取り敢えず身体能力強化を使い雪を掻き分け泳ぐように地上へ脱出する。


「ぺっ、口の中に雪入った。もう最悪。髪の毛もビチャビチャだし、最低。生き埋めにはなんのロマンも無い。早く街に行ってお風呂入りたーい。換金は凍らせた邪竜の一匹で足りるでしょ。魔王軍とか出てたんだし敵軍の戦力を研究って名目で研究機関が欲しがってもおかしく無いし、なにより氷漬けの死体でも臭いし、早く捨てたい。」


私は地図を見ながら街があるであろう方角へ足を進めた。


〜異常気象雪原近くの街にて〜


「ヤバいぞ。向こうのほうから異常気象を齎している雲がこっちに流れてきてる。僅か数時間で比較的安全な草原が入ったら即凍死の空間に変わった程の異常がこの街に…。」


「どうしますか?街捨てて逃げるにしても受け入れ先が無いから魔物に食い荒らされて死ぬのがオチですよ?」


「この街に居るありったけの魔法使いと聖職者で結界を張る。気休めにしかならんだろうが環境を書き換える程の天候を耐え切るにはこれしか無い。」


「でも、そこ二つは犬猿の仲では?」


「生死がかかってるのにそんな事をほざくなら殴ってでも連れてこい。全責任は私がとる。」


「はーい。」


「お前もお前で余裕だな…。」


「だって、焦った所で現実は変わらないでしょ。ならいつも通り行きましょうー。」


「その能天気さが羨ましいぜ。」


「じゃあ、殴り込みに行ってきますー。」


「いや、殴るのは指示に従わなかった場合にしてくれ。」


「へーい。」


〜異常気象雪原にて〜


「はー、最悪。いつまでこのクソ天気続くの?同じ雪景色にロマンはねぇーよ。砂漠とかならピラミッドっていう分かりやすいロマンがあるけど、雪にロマンなんて聞いた覚えがない。怪異とかも面白そうだけど、それに期待するにはちょっと無理がある。」


いや、確かに恋愛系では雪景色ってロマンチック感を出すのに丁度いいけど、こんな猛吹雪のどこにロマンを見出せばいいのか。

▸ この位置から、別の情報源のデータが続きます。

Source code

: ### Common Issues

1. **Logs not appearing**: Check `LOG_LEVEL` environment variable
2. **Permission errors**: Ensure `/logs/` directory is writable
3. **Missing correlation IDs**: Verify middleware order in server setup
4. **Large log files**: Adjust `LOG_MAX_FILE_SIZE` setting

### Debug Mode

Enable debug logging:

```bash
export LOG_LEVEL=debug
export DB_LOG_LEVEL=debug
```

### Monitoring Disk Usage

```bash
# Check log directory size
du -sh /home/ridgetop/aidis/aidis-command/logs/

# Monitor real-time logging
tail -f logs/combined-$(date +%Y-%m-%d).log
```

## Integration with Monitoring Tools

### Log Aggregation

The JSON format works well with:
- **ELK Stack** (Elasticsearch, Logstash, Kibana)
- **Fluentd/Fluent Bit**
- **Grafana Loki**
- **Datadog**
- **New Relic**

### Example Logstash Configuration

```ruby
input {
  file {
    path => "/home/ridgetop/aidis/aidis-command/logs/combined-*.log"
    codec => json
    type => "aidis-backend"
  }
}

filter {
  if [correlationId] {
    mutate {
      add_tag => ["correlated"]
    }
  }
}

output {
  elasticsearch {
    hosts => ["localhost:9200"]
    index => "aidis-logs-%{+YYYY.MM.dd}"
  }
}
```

「ぶつぶつ言ってても仕方ないし、街へ急げー。あったかいお風呂入るんだー。特に髪の毛ヤバいし。」


ロマンロマン言ってて着痩せするタイプで更に胸まな板だから勘違いされやすいがれっきとした女である。髪やおしゃれには結構敏感。

暫く歩くと目前にお城を囲む城壁のような立派な壁が聳え立ち、そこを覆うように透明な壁があった。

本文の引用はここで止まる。